Problem to work on:
Go through the entries below and work out how many lines include "cookies". Answer with the number only.

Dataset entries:
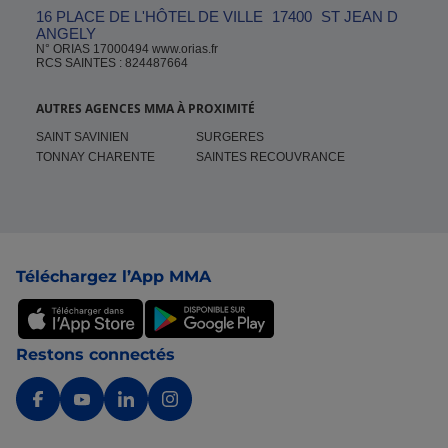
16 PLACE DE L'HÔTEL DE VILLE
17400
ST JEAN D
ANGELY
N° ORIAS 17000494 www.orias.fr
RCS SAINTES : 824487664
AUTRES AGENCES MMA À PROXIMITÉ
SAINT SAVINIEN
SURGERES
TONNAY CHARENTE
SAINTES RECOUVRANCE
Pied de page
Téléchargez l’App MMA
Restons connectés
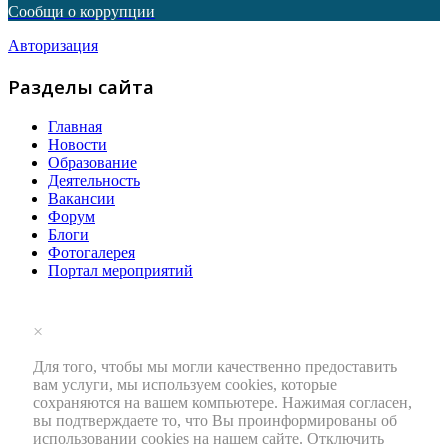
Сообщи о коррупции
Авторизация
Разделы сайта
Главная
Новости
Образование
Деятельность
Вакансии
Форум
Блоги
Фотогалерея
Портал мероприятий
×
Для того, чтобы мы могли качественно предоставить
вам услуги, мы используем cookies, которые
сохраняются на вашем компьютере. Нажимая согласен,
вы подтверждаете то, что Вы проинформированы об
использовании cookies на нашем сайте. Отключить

---

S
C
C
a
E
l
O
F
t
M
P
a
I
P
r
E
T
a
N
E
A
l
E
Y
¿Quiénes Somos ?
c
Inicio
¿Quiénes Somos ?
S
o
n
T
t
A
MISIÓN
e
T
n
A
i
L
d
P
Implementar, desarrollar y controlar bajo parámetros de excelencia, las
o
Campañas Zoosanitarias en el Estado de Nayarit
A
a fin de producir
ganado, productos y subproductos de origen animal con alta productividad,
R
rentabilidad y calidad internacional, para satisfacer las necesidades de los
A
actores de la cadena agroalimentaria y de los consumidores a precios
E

Your solution:
2